My husband accepted a job offer from a reputed company in Abu dhabi and has submitted all his documents (attested). At the beginning of the process we were told the entire process should take 10 business days. The company started the process on November 9. We followed up two weeks later and were told that the required approvals were still being obtained. A week after that on the 26th of November, we were told the approvals were obtained the previous day and they are now proceeding for issuance of a fresh visa.

I understand that government officials had most of last week off because of uae national day, however this week is also almost done and we're starting to get a little tense. I've done several searches and can't come to a definitive answer on timelines. Would someone on this forum be able to elaborate on the process please? We have asked the HR contact several times but all he says is it's under process and to wait. 

Thanks!


----------



## Jordanbasset

Would not worry at this stage, I think 10 days was a little optimistic on their part. Of course that is provided the company is genuine and you seem happy they are


----------



## vharini83

Thanks Jordan! What would a more realistic timeline be? We were hoping to be in the UAE second week of January and have movers scheduled for the last week of December. Would it be reasonable to expect the visa by end of next week?


----------



## Jordanbasset

vharini83 said:


> Thanks Jordan! What would a more realistic timeline be? We were hoping to be in the UAE second week of January and have movers scheduled for the last week of December. Would it be reasonable to expect the visa by end of next week?

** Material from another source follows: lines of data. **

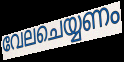
വേലചെയ്യണം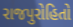
રાજપુરોહિતો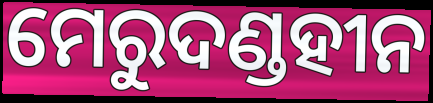
ମେରୁଦଣ୍ଡହୀନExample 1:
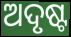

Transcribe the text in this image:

ଅଦୃଷ୍ଟ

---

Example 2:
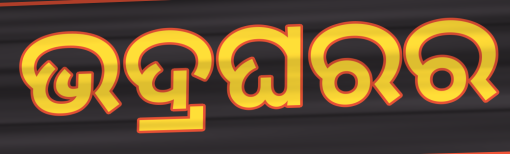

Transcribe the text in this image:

ଭଦ୍ରଘରର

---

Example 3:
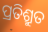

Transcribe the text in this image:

ପ୍ରତିଶ୍ରୁତ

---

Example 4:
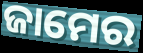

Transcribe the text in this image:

ଜାମେର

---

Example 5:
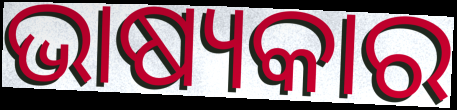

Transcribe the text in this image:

ଭାଷ୍ୟକାର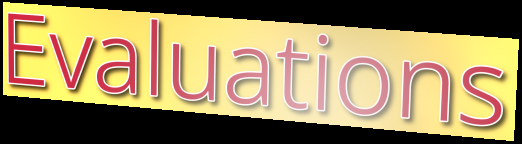
Evaluations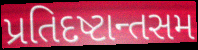
પ્રતિદષ્ટાન્તસમ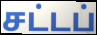
சட்டப்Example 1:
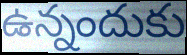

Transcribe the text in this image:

ఉన్నందుకు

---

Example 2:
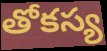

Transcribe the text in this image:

తోకస్య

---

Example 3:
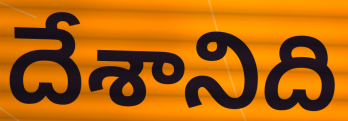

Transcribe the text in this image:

దేశానిది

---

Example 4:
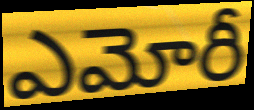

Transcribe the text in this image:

ఎమోరీ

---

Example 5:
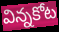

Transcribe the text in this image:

విన్నకోట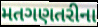
મતગણતરીનાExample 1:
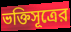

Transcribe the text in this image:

ভক্তিসূত্রের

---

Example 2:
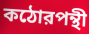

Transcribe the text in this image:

কঠোরপন্থী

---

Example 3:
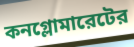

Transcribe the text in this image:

কনগ্লোমারেটের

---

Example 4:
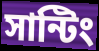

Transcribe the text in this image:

সান্টিং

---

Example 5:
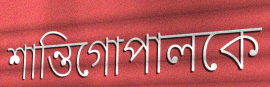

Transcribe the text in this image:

শান্তিগোপালকেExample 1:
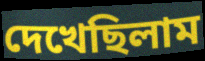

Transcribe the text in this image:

দেখেছিলাম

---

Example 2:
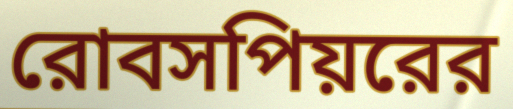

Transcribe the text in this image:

রোবসপিয়রের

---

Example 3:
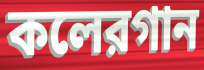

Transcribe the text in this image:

কলেরগান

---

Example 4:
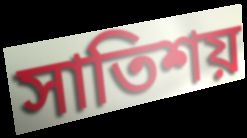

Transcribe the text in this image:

সাতিশয়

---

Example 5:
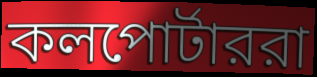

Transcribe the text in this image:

কলপোর্টাররা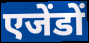
एजेंडोंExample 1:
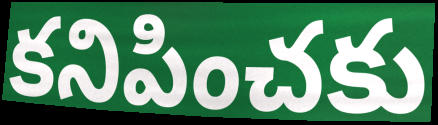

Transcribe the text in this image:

కనిపించకు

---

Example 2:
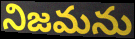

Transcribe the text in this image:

నిజమను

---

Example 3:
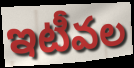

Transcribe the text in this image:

ఇటీవల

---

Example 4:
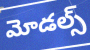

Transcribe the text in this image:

మోడల్స్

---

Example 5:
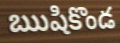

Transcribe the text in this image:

ఋషికొండ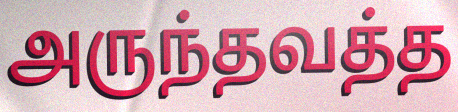
அருந்தவத்த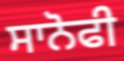
ਸਾਨੋਫੀ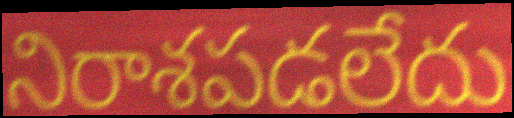
నిరాశపడలేదు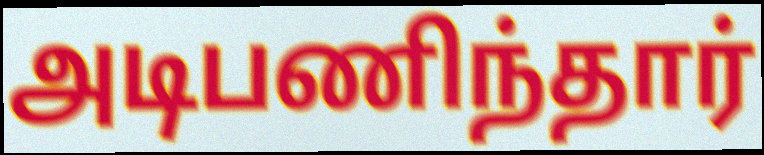
அடிபணிந்தார்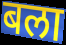
बला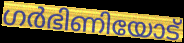
ഗർഭിണിയോട്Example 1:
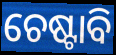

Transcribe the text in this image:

ଚେଷ୍ଟାବି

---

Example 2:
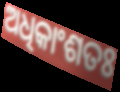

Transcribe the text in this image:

ଅଧିକାଂଶତଃ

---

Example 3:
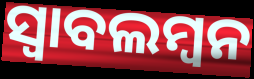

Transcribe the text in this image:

ସ୍ୱାବଲମ୍ବନ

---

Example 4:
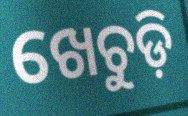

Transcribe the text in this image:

ଖେଚୁଡ଼ି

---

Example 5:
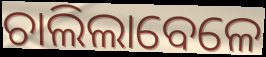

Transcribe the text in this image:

ଚାଲିଲାବେଳେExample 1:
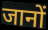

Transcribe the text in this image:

जानों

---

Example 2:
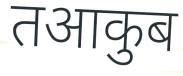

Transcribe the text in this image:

तआकुब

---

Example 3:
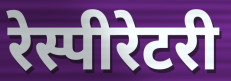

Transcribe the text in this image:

रेस्पीरेटरी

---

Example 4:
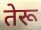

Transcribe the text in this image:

तेरू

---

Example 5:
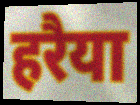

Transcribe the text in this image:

हरैया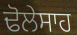
ਢੋਲੇਸਾਹ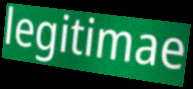
legitimae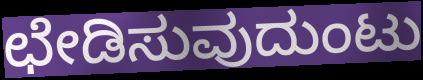
ಛೇಡಿಸುವುದುಂಟುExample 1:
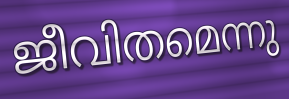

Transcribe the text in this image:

ജീവിതമെന്നു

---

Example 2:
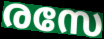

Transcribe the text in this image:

രസേ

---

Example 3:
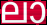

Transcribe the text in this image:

ലാ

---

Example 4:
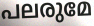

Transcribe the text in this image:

പലരുമേ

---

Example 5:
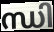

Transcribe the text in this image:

ന്ധി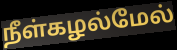
நீள்கழல்மேல்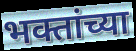
भक्तांच्या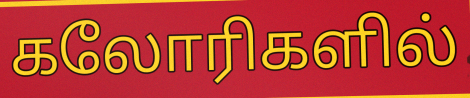
கலோரிகளில்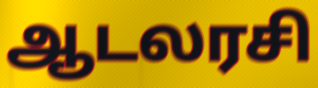
ஆடலரசி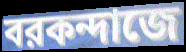
বরকন্দাজেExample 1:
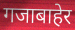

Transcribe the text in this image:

गजाबाहेर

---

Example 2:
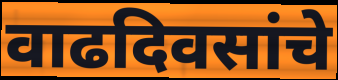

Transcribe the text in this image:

वाढदिवसांचे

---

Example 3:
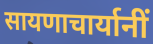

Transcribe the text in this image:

सायणाचार्यानीं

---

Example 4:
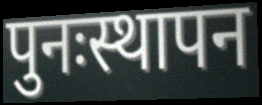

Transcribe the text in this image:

पुनःस्थापन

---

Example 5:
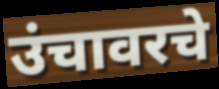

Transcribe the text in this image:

उंचावरचेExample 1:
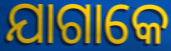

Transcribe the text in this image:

ଯାଗାକେ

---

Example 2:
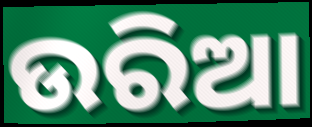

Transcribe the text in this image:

ଉରିଆ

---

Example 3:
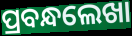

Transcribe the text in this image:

ପ୍ରବନ୍ଧଲେଖା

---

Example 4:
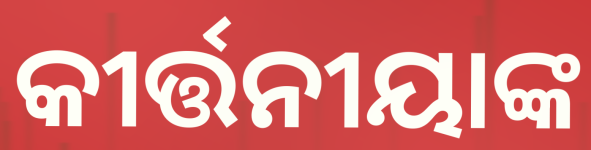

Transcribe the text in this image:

କୀର୍ତ୍ତନୀୟାଙ୍କ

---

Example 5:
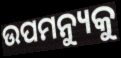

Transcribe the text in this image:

ଉପମନ୍ୟୁକୁ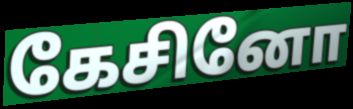
கேசினோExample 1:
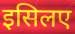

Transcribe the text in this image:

इसिलए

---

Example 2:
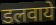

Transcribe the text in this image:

डलवाये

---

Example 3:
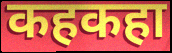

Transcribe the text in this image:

कहकहा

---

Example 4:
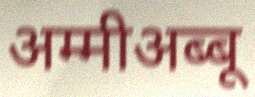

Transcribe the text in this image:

अम्मीअब्बू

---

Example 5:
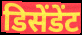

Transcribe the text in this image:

डिसेंडेंट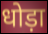
धोड़ाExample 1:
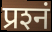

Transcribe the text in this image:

प्रश्‍नं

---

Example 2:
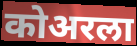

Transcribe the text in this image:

कोअरला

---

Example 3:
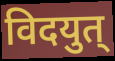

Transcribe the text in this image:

विदयुत्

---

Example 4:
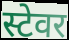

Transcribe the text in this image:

स्टेवर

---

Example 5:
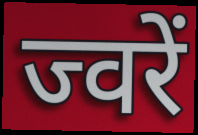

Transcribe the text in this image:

ज्वरें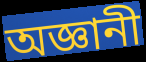
অজ্ঞানীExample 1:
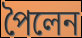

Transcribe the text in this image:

পৈলেন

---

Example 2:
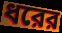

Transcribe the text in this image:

ধরের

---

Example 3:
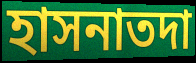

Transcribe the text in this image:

হাসনাতদা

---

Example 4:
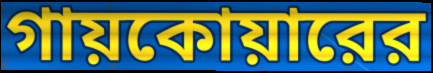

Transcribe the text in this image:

গায়কোয়ারের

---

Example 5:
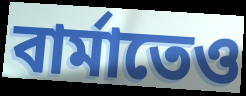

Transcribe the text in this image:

বার্মাতেও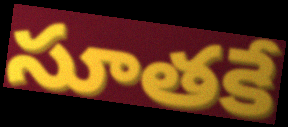
సూతకేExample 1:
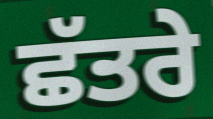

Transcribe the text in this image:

ਛੱਤਰੇ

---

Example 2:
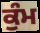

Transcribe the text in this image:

ਕੁੰਮ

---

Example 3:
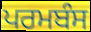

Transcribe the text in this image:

ਪਰਮਬੰਸ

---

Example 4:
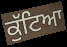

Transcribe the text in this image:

ਕੁੱਟਿਆ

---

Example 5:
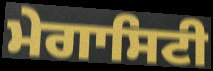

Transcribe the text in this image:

ਮੇਗਾਸਿਟੀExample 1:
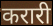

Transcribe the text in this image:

करारी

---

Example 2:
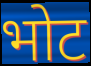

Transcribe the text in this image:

भोट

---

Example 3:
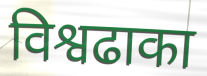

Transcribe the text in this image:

विश्वढाका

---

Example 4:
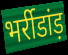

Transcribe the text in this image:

भर्रीडांड़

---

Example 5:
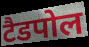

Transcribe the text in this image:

टैडपोल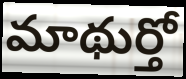
మాథుర్తో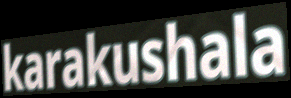
karakushala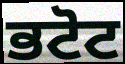
ਭਟੋਟ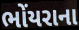
ભોંયરાના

Yes that should be reasonable for it, mine took 4 weeks, a friend of mine did get his in 2 weeks. Not sure why the difference in time but I would not worry upto 4 weeks. If still no progress after that get in touch again with the company.


----------



## rsinner

Assuming its not a government company (requiring security clearances), visas can take any time between 2-3 business days to 1-2 months.
The reason you didnt get a definite answer online is that there is none. Its not a developed country where the process is set and you know exactly what you need and how much time it will take.


----------